Por Fabrizia Iranzo Imperatori (Escritora suiza radicada en Buenos Aires de 1996 a junio de 2004. Este cuento pertenece a la antología gótica CUENTOS DE OSCURAS MEMORIAS (Buenos Aires, Caligraphix Editores, 2002)

 
 El tiempo estaba incierto; el sol no alcanzaba a atravesar las nubes. Ella sentía frío. Aquella mañana no era como las otras y ella lo sabía. Su dueño, la noche anterior, se lo había advertido. Hacía ya más de treinta años que ella le obedecía sin pronunciar palabra. Se había encariñado con ese viejo grosero. Nadie en la isla comprendía la relación entre ellos. Se murmuraba que el viejo, luego de la muerte de la mujer, había perdido la razón. En realidad, la gente no sabía que el viejo marinero había tenido en su vida dos grandes amores: su mujer y ella.

      Ella era de dimensiones modestas: ni demasiado grande, ni demasiado pequeña. Sólo tenía un defecto, era lenta. Podía navegar casi todos los mares sin problemas. Cuando se movía sobre el agua, era delicada; no conocía los movimientos bruscos y repentinos. Consideraba al viento y al mar sus aliados. No podía decir lo mismo del sol; sus rayos le arruinaban la pintura y obligaban a su patrón a pintarla de nuevo.

      Aquella mañana no era como las otras y ella lo sabía. Su dueño la había barnizado completamente el día anterior. Por suerte, el sol había decidido no resplandecer y ella se sentía tranquila. El viejo la alcanzó. Ella no hizo ninguna pregunta según su costumbre. Se miraron intensamente y el viejo dejó caer algunas lágrimas que la mojaron. Eran amargas. Eso no prometía nada bueno. Las lágrimas del viejo solían ser dulces.
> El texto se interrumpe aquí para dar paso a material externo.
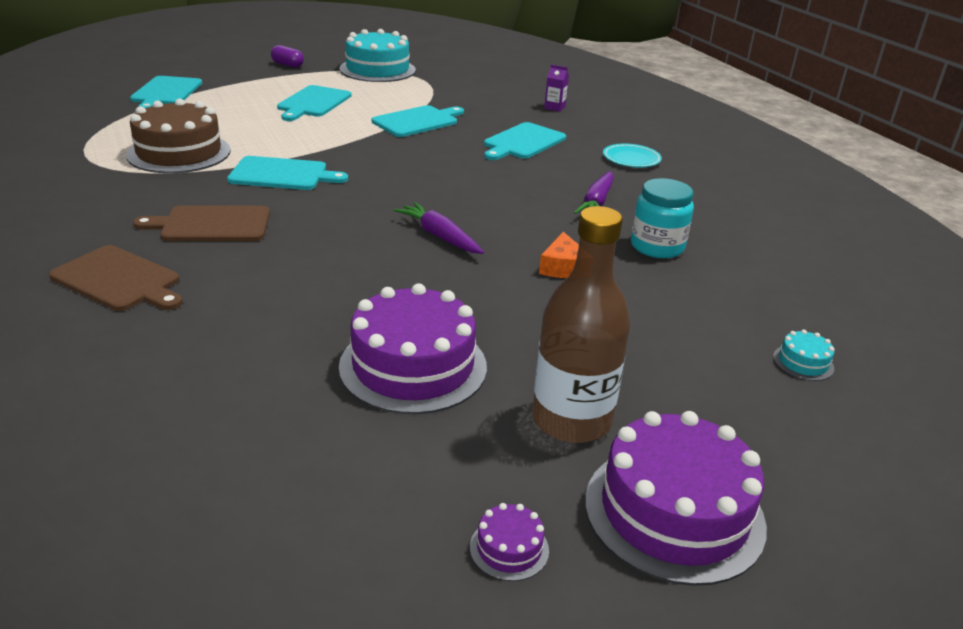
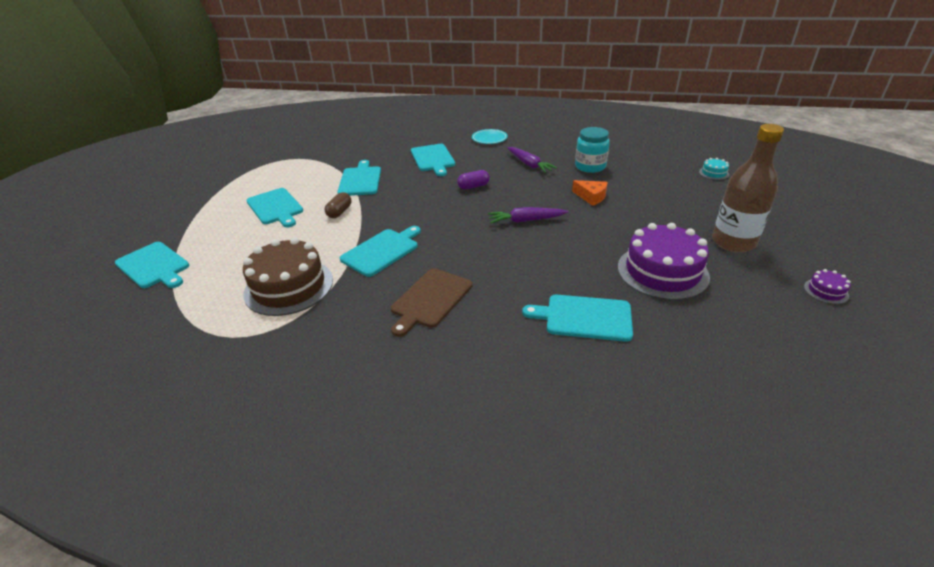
camera: 50 degrees left, 5 degrees up
brown cutting board [49,245,183,311] -> none
purple capsule [271,45,304,68] -> purple capsule moved to [457,170,490,190]
turquoise cake [340,29,416,82] -> none
purple carton [544,64,569,112] -> none
purple cake [585,411,767,586] -> none
none -> brown capsule [325,192,351,218]
none -> turquoise cutting board [522,295,633,342]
      La barca empezó a navegar. Una leve brisa acariciaba sus caderas y movía los cabellos de su patrón. El mar estaba calmo. Ella no conocía el rumbo, pero tenía un mal presentimiento. El viejo, esa mañana, no le había dirigido la palabra; ella no sabía cómo hacer para despertarlo de ese entumecimiento.

      Navegaron durante muchas horas. La barca estaba cansada, pero el viejo no cedía, quería seguir. El mar empezaba a agitarse, como siempre pasaba cuando se acercaba la noche. Ella no entendía la razón de aquel viaje. Estaban en mar abierto; a duras penas habían cruzado el Estrecho de Drake y se acercaban a la Antártida. La  barca  sabía  que no resistiría la fuerza de ese mar; no lo conocía como a los otros, nunca lo había navegado. De pronto no vio más a su patrón. Reapareció tambaleándose. Seguramente estaba borracho. Había abandonado el timón. Ella no resistía las corrientes de ese mar. El viento trataba de ayudarla, pero la fuerza del mar era más potente. Sentía que iba a la deriva. La impotencia se apoderó de ella. Estaba furiosa. Después de tantos años, su viejo la abandonaba así. No lo podía creer.

      El mar la hacía tambalear de un lado a otro, sin tregua; ni siquiera podía llorar. Sentía que sus maderas crujían; se estaba rompiendo. El viejo se sentó cerca del timón; sollozaba desesperadamente. La barca se llenaba de agua cada vez más. Ella divisó, lejos, un enorme iceberg; estaban por chocarlo. Levantó los ojos al cielo, los cerró y se abandonó.

      Hace dos semanas que el crucero ha salido de Noruega. Ahora se encuentra cerca del Estrecho de Drake, listo para cruzarlo y llegar a Ushuaia. De pronto, el capitán vislumbra un objeto aprisionado entre dos enormes icebergs. Decide acercarse con un bote. Nunca, en toda su vida, ha visto una escultura tan perfecta; parece una barca congelada. En ella, perfectamente esculpido en el hielo, está sentado un viejo marinero.